- _The problem_
A verbatim copy of the data is wanted, minus any picture in it.

- _Collected data_

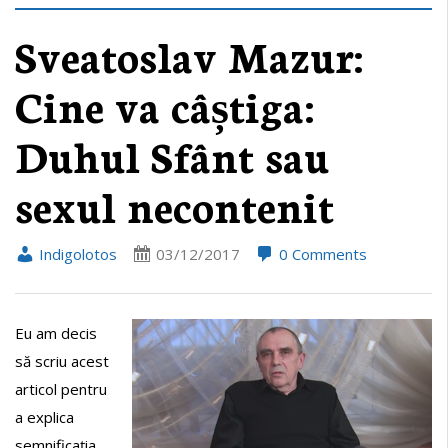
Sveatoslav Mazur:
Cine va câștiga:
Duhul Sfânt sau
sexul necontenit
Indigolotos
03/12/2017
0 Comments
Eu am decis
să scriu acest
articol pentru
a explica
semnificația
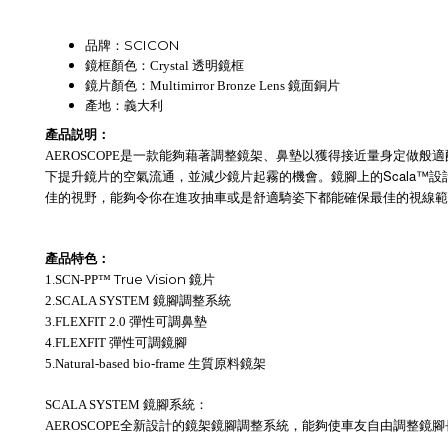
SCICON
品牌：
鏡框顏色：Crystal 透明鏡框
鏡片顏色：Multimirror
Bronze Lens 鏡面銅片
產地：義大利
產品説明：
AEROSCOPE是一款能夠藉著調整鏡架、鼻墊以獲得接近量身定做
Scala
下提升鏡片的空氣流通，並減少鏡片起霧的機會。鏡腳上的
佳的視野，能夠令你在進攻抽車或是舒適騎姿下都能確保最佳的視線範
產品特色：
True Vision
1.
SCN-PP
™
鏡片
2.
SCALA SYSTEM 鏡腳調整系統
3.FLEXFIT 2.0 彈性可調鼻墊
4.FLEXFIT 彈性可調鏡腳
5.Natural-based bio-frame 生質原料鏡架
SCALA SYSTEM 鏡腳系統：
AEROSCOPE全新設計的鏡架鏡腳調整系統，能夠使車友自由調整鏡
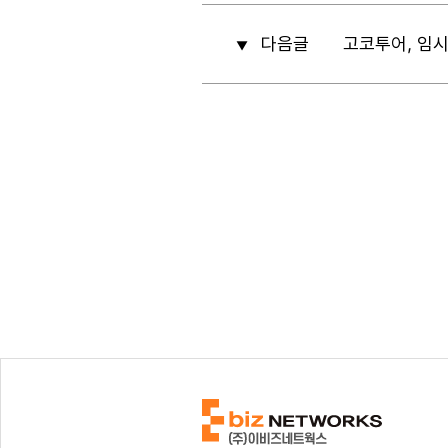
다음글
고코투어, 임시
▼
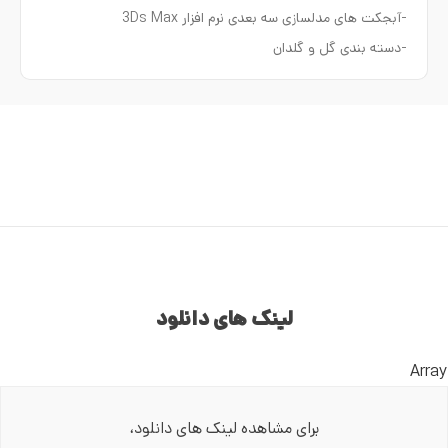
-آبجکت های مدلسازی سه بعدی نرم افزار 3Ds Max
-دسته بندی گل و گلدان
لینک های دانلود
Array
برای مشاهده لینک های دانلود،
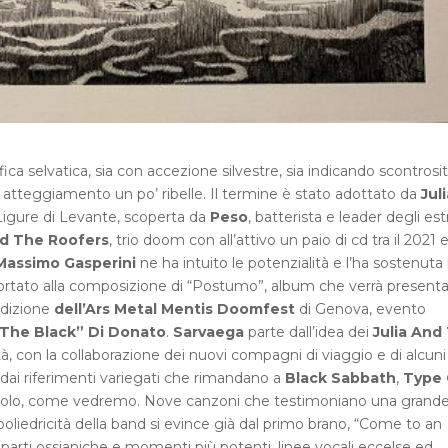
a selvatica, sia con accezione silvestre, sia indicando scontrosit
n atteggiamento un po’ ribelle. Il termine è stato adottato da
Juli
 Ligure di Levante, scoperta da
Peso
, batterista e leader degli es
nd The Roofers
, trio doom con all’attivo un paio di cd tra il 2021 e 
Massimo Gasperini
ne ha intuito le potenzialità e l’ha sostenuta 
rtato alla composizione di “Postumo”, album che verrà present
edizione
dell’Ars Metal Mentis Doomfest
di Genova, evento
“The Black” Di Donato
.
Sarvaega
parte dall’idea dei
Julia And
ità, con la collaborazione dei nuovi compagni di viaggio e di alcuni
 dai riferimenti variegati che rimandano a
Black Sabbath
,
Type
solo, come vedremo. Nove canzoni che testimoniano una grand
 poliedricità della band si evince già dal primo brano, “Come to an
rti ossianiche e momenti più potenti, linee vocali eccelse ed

- _Solved problem_
Sveatoslav Mazur:
Cine va câștiga:
Duhul Sfânt sau
sexul necontenit
Indigolotos
03/12/2017
0 Comments
Eu am decis
să scriu acest
articol pentru
a explica
semnificația
SCICON
品牌：
鏡框顏色：Crystal 透明鏡框
鏡片顏色：Multimirror
Bronze Lens 鏡面銅片
產地：義大利
產品説明：
AEROSCOPE是一款能夠藉著調整鏡架、鼻墊以獲得接近量身定做
Scala
下提升鏡片的空氣流通，並減少鏡片起霧的機會。鏡腳上的
佳的視野，能夠令你在進攻抽車或是舒適騎姿下都能確保最佳的視線範
產品特色：
True Vision
1.
SCN-PP
™
鏡片
2.
SCALA SYSTEM 鏡腳調整系統
3.FLEXFIT 2.0 彈性可調鼻墊
4.FLEXFIT 彈性可調鏡腳
5.Natural-based bio-frame 生質原料鏡架
SCALA SYSTEM 鏡腳系統：
AEROSCOPE全新設計的鏡架鏡腳調整系統，能夠使車友自由調整鏡
다음글
고코투어, 임시
▼
-آبجکت های مدلسازی سه بعدی نرم افزار 3Ds Max
-دسته بندی گل و گلدان
لینک های دانلود
Array
برای مشاهده لینک های دانلود،
a selvatica, sia con accezione silvestre, sia indicando scontrosit
n atteggiamento un po’ ribelle. Il termine è stato adottato da
Juli
 Ligure di Levante, scoperta da
Peso
, batterista e leader degli es
nd The Roofers
, trio doom con all’attivo un paio di cd tra il 2021 e 
Massimo Gasperini
ne ha intuito le potenzialità e l’ha sostenuta 
rtato alla composizione di “Postumo”, album che verrà present
edizione
dell’Ars Metal Mentis Doomfest
di Genova, evento
“The Black” Di Donato
.
Sarvaega
parte dall’idea dei
Julia And
ità, con la collaborazione dei nuovi compagni di viaggio e di alcuni
 dai riferimenti variegati che rimandano a
Black Sabbath
,
Type
solo, come vedremo. Nove canzoni che testimoniano una grand
 poliedricità della band si evince già dal primo brano, “Come to an
rti ossianiche e momenti più potenti, linee vocali eccelse ed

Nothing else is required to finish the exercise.